You may hear it pronounced with the accent on the second syllable, and a
long i: an-GI-na.
Or you may hear it pronounced with the accent on the first syllable and a
short i: AN-gi-na.
Which is correct? Both. Equal numbers of people, and doctors use each pronunciation, and many use both.
Although it is not a medical emergency like a heart attack, stable angina can be very painful, too. It can make you feel anxious and interfere with your quality of life. Chest discomfort occurring with exertion can limit how active you are. Being inactive is not good for your health. Inactivity raises your risk of high blood pressure, high cholesterol, diabetes and subsequently heart disease Your doctor can help you determine the cause of your angina and work with you to find a treatment to relieve your symptoms.

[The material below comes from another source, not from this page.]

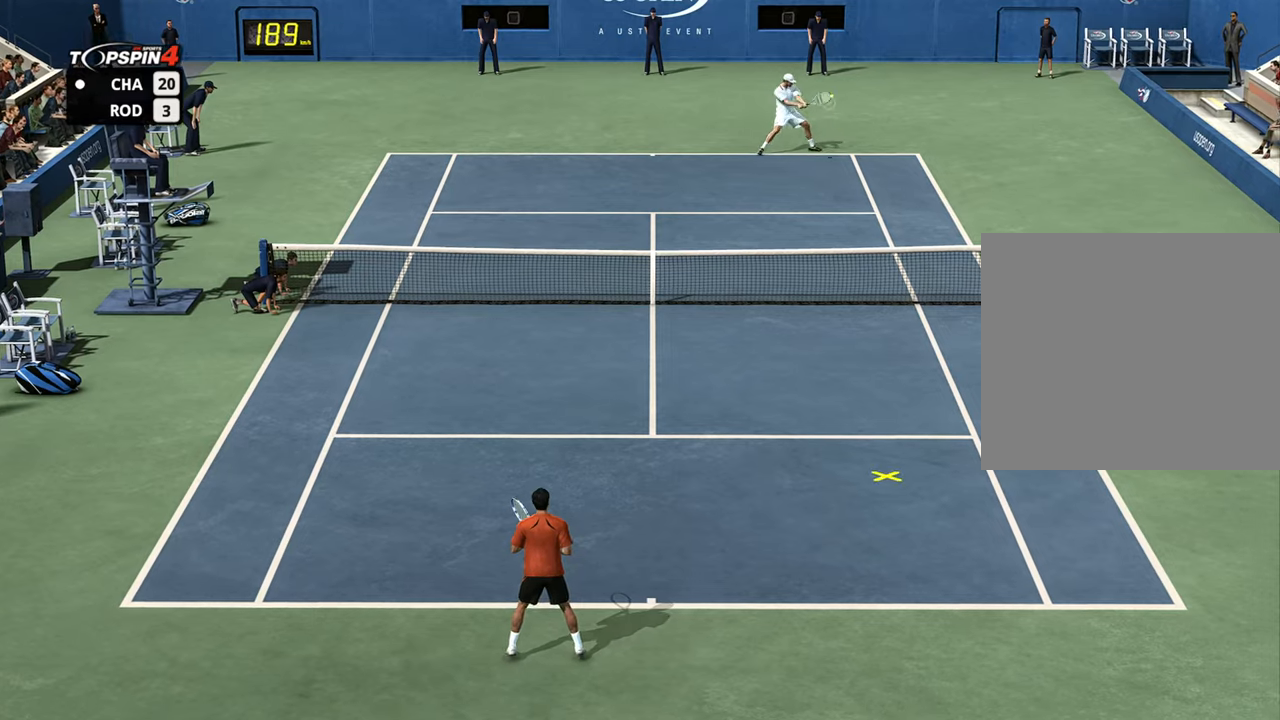
{"buttons": [], "left_stick": "right", "right_stick": "center", "events": [[50, "left_stick", "right"], [150, "left_stick", "center"], [217, "left_stick", "down-right"], [300, "left_stick", "right"]]}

Open and honest communication with your doctor and other healthcare professionals is an essential part of getting the best treatment. Questions to Ask Your Doctor About Angina is a downloadable tool that will help you get started. You should also consider Tracking Your Angina, a worksheet you can use to record and describe your angina as it happens, so your doctor will have the most accurate information possible during your next visit.
If It’s Not Angina, What Is It?
Other health problems and diseases have similar symptoms but are not angina. For example, anything from a pulled muscle to pneumonia can cause chest pain. But if you are not sure, check with your doctor.